Connectivity problem solved? WiFi through lightbulbs
by Jim Rosenberg: Tuesday, October 7, 2008
The promise of mobile web services, including WAP-based banking in developing countries is well established. Mobile banking, simply put, is transactions over a mobile network (via text message or connection to a data service) with a cash-in/cash-out agent (such as a local merchant or post office). This is a core piece of CGAP’s work. We share the belief that increased access to the online world can help transform the offline world (what some inelegantly call Meatspace). That has been true in wealthier nations and it is proving true in emerging markets. The need and the demand seem clear. Last month, Google and HSBC backed a plan to bring broadband backbone connectivity to telecoms and internet service providers in poor places. The venture is called O3b (”Other Three Billion”) and is easier said than done (remember Iridium, the failed satellite phone project?). As the Christian Science Monitor trimly puts it: “Are 16 satellites the answer to reaching 3 billion people?”
But…what if the entire way we get connected will be different in a few years time? Today’s telecom headlines include details of an effort to transmit wireless communications over visible light:
Boston University’s College of Engineering is launching a program, under a National Science Foundation grant, to develop the next generation of wireless communications technology based on visible light instead of radio waves. Researchers expect to piggyback data communications capabilities on low-power light emitting diodes, or LEDs, to create “Smart Lighting” that would be faster and more secure than current network technology. (via Cellular News)
When it comes to getting connected, there is no shortage of mobile phones on this planet. The part of the UN that deals with telecom issues tells us that by the end of this year there will be some four billion mobile phone connections. Many of the handsets being sold around the world are still the basic, cheap models that do voice and text messaging. One of the more popular models in India even features a flashlight, which makes me think there’s a sales slogan in there somewhere (mobile phones can go where electricity cannot) or something silly like that.

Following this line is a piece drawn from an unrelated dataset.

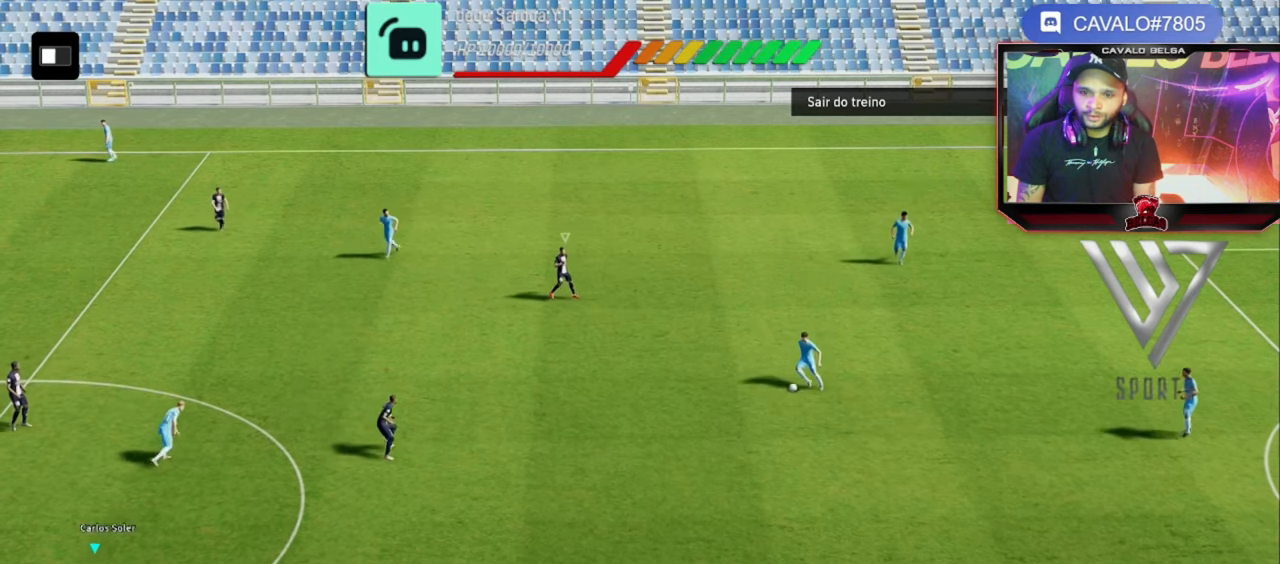
{"dt_ms": 520, "buttons": ["R2"], "left_stick": "down-left", "right_stick": "center", "events": [[40, "left_stick", "down-left"]]}
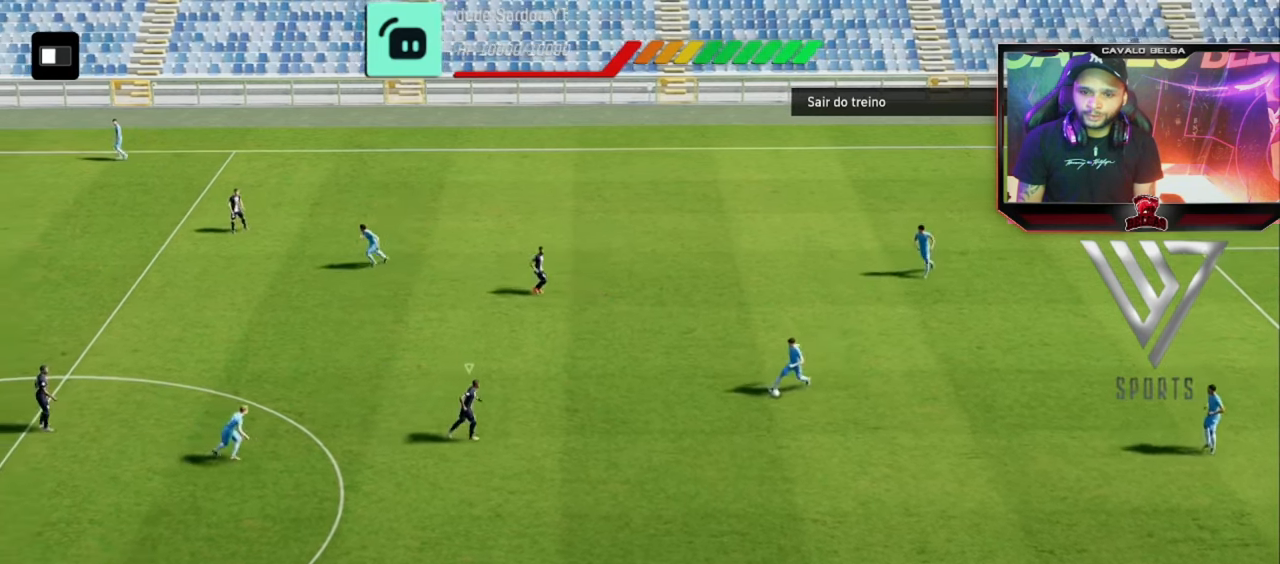
{"dt_ms": 480, "buttons": ["R2"], "left_stick": "down-left", "right_stick": "center", "events": []}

The connectivity story in rural, poor places is changing fast. An increasing share of handset sales in Africa and Asia are capable of fast data speeds, enabling more robust services that are web-based. If O3b gets off the ground, it will enable millions of people to leapfrog copper wires and rudimentary mobile handsets, right to broadband web. If Boston University’s program succeeds, then that’s one more way to close that digital divide.